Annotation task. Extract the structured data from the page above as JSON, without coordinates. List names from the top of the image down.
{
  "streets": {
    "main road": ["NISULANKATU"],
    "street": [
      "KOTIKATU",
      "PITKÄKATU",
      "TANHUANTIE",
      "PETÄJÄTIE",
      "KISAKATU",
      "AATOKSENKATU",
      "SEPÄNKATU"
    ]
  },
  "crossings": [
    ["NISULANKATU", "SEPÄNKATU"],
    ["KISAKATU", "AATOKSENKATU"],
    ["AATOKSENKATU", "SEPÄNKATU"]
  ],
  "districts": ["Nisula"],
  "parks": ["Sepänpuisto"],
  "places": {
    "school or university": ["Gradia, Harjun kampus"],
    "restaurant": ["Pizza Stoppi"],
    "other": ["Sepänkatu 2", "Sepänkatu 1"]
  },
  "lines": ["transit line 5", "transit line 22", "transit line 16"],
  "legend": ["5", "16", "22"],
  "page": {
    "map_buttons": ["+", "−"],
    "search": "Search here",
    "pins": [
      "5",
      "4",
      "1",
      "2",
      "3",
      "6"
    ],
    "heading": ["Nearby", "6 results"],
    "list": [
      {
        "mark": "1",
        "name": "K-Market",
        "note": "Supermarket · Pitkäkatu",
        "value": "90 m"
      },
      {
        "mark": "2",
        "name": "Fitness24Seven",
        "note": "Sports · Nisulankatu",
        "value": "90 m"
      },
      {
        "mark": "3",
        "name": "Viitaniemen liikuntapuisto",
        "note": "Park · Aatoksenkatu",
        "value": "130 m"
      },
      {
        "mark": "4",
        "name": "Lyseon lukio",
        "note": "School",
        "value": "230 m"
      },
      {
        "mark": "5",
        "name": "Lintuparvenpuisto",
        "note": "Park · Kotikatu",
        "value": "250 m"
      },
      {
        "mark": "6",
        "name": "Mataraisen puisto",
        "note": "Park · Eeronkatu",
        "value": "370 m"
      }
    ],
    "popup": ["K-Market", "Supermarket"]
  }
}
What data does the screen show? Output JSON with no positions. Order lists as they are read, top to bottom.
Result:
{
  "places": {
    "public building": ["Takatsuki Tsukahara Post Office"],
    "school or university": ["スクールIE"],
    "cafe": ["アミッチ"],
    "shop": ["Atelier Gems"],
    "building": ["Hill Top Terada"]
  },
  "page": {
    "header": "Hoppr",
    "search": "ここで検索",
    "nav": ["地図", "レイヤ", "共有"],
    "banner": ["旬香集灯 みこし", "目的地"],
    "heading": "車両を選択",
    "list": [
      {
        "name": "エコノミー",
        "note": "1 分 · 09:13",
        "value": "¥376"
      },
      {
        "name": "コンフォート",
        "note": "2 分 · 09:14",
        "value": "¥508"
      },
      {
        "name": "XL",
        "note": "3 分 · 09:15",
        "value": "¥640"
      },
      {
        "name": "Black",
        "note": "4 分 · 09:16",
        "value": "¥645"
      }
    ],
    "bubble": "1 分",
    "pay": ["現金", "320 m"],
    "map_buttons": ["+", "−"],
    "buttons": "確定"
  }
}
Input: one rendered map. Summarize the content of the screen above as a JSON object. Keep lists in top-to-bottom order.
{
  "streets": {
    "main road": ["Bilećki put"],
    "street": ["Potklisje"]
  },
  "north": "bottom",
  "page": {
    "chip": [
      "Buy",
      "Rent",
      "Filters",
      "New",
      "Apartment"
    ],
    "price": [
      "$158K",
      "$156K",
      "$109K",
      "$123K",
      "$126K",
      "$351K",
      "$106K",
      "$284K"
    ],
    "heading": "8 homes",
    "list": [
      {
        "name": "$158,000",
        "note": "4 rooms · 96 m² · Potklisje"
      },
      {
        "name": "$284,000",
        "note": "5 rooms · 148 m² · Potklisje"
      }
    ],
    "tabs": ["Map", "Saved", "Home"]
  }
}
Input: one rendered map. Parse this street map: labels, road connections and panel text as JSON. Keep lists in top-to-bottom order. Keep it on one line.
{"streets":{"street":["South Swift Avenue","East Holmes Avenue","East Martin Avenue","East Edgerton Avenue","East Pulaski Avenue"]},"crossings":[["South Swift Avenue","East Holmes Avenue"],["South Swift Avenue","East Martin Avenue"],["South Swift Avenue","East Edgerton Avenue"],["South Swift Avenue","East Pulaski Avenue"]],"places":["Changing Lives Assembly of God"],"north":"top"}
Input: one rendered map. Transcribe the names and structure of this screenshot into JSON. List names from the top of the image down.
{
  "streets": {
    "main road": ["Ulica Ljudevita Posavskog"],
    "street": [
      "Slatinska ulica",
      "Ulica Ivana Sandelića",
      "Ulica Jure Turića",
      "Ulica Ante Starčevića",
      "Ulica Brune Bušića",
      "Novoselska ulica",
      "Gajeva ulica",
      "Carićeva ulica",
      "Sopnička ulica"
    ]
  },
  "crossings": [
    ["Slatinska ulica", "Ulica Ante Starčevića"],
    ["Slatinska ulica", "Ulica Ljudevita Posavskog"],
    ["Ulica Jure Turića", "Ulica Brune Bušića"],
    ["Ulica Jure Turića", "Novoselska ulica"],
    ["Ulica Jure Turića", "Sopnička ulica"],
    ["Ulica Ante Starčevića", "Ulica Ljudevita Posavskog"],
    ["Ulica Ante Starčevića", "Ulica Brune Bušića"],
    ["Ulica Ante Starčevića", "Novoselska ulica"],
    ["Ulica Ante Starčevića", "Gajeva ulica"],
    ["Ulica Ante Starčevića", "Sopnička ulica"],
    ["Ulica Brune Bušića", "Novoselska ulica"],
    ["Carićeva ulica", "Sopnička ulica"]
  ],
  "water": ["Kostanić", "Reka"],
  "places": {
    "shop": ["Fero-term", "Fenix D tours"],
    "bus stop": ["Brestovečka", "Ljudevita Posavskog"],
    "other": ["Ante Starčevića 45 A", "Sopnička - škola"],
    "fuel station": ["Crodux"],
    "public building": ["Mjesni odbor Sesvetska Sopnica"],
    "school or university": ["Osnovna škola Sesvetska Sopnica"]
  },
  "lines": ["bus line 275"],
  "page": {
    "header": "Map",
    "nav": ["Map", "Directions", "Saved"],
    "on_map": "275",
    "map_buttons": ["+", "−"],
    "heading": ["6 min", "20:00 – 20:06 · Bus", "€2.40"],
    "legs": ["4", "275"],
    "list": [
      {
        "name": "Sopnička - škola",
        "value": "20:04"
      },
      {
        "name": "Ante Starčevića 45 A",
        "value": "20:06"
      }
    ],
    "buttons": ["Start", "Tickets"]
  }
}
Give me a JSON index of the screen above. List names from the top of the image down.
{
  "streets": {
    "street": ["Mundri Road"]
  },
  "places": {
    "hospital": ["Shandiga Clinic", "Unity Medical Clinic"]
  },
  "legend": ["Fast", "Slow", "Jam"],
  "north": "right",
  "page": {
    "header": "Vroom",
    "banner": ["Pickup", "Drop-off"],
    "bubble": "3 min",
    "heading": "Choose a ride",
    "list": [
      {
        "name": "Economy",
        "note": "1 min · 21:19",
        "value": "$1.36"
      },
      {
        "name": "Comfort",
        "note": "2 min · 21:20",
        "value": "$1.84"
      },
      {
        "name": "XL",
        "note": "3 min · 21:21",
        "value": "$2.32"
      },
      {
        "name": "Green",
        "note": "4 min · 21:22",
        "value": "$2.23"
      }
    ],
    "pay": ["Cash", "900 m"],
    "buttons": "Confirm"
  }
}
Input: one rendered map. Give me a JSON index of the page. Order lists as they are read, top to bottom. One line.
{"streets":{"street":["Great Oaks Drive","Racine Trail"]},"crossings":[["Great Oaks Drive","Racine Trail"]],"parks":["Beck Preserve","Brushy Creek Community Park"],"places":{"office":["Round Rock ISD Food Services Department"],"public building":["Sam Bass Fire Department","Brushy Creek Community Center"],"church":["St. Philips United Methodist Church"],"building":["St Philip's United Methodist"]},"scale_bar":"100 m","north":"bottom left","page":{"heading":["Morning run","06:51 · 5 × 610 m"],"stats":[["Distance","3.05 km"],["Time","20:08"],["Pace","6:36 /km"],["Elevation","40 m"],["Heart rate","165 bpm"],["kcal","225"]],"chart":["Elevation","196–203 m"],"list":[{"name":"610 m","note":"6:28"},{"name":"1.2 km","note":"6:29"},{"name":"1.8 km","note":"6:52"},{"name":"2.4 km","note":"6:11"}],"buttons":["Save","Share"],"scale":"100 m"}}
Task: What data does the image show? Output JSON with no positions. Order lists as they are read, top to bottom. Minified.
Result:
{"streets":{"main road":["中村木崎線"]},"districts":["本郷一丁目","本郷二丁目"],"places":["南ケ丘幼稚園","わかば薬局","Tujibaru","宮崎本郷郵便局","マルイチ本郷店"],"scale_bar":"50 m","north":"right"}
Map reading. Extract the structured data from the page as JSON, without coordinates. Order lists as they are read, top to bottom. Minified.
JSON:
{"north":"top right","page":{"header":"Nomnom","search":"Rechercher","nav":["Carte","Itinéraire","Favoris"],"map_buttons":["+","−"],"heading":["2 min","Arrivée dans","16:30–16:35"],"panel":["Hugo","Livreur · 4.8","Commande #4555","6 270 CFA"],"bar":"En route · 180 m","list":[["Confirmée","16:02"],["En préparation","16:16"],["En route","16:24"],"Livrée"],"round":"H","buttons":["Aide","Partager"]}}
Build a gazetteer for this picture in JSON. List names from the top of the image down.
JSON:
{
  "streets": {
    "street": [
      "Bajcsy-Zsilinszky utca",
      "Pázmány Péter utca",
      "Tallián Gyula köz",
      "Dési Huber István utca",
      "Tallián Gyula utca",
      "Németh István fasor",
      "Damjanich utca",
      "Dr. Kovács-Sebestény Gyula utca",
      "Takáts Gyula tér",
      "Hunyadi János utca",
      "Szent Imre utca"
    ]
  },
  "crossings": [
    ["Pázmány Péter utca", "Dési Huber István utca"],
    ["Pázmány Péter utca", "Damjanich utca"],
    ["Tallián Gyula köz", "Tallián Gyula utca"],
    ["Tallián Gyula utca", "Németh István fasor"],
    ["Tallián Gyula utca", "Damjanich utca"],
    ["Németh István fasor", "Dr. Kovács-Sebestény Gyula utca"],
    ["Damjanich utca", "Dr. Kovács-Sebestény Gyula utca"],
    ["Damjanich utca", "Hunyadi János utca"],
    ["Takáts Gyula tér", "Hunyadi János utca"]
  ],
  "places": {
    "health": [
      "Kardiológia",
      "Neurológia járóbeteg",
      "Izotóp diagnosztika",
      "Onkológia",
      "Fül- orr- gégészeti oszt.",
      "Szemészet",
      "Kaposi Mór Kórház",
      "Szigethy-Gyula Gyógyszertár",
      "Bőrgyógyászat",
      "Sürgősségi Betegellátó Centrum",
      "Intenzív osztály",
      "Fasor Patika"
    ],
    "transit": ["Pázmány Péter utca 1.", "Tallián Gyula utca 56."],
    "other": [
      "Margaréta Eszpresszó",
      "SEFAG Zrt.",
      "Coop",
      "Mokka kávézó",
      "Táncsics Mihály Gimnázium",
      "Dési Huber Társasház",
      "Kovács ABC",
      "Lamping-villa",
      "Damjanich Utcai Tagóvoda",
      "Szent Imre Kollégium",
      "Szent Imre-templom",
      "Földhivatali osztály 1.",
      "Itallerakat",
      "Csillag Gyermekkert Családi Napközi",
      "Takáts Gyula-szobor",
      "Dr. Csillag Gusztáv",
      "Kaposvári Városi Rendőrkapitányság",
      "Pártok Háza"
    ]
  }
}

--------

- _EXERCISE INSTRUCTIONS_
Going down the listing above, begin printing at the line with "Task: What data" and finish with the line with "Build a gazetteer", exactly as they appear.

- _WRITTEN SOLUTION_
Task: What data does the image show? Output JSON with no positions. Order lists as they are read, top to bottom. Minified.
Result:
{"streets":{"main road":["中村木崎線"]},"districts":["本郷一丁目","本郷二丁目"],"places":["南ケ丘幼稚園","わかば薬局","Tujibaru","宮崎本郷郵便局","マルイチ本郷店"],"scale_bar":"50 m","north":"right"}
Map reading. Extract the structured data from the page as JSON, without coordinates. Order lists as they are read, top to bottom. Minified.
JSON:
{"north":"top right","page":{"header":"Nomnom","search":"Rechercher","nav":["Carte","Itinéraire","Favoris"],"map_buttons":["+","−"],"heading":["2 min","Arrivée dans","16:30–16:35"],"panel":["Hugo","Livreur · 4.8","Commande #4555","6 270 CFA"],"bar":"En route · 180 m","list":[["Confirmée","16:02"],["En préparation","16:16"],["En route","16:24"],"Livrée"],"round":"H","buttons":["Aide","Partager"]}}
Build a gazetteer for this picture in JSON. List names from the top of the image down.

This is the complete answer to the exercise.